*What you have to do*.
Please reproduce word for word the lines in the items below, starting with the line containing "KHAN ACADEMY" and continuing through the line containing "UNIQUE PARTNERS", both included.

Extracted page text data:
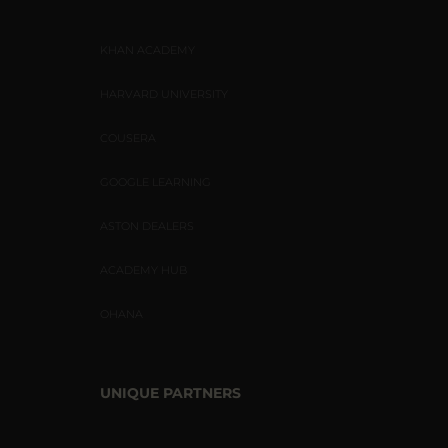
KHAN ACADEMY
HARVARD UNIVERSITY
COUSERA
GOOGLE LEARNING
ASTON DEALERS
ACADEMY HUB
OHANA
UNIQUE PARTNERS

--

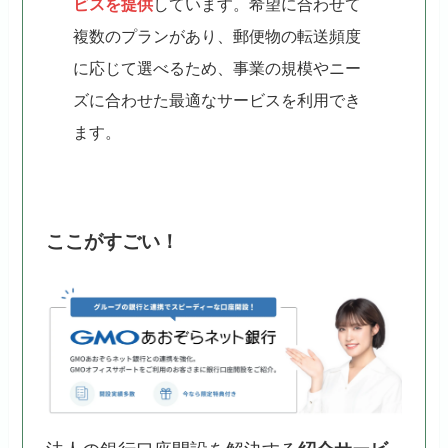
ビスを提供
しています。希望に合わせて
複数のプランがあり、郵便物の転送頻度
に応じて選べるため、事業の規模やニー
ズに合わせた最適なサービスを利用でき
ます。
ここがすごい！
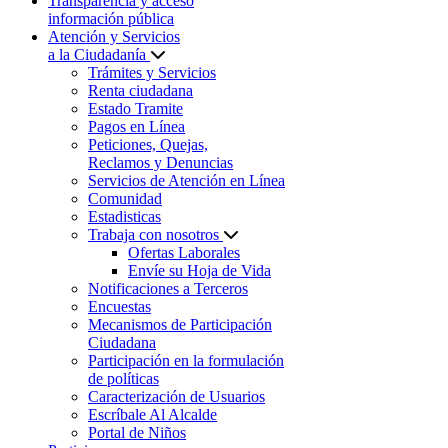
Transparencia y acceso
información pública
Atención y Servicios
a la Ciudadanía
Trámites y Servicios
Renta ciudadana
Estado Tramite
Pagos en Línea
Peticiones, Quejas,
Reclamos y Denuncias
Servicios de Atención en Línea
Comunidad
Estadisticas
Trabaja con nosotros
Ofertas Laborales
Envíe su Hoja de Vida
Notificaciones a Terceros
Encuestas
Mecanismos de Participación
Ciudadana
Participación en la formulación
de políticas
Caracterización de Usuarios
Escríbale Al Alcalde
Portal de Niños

...

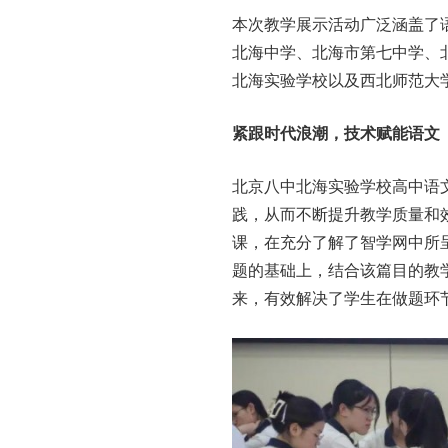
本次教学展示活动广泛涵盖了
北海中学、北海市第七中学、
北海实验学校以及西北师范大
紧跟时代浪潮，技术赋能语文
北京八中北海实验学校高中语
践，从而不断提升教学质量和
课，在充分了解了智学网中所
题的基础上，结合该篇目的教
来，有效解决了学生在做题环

*Response area*.
KHAN ACADEMY
HARVARD UNIVERSITY
COUSERA
GOOGLE LEARNING
ASTON DEALERS
ACADEMY HUB
OHANA
UNIQUE PARTNERS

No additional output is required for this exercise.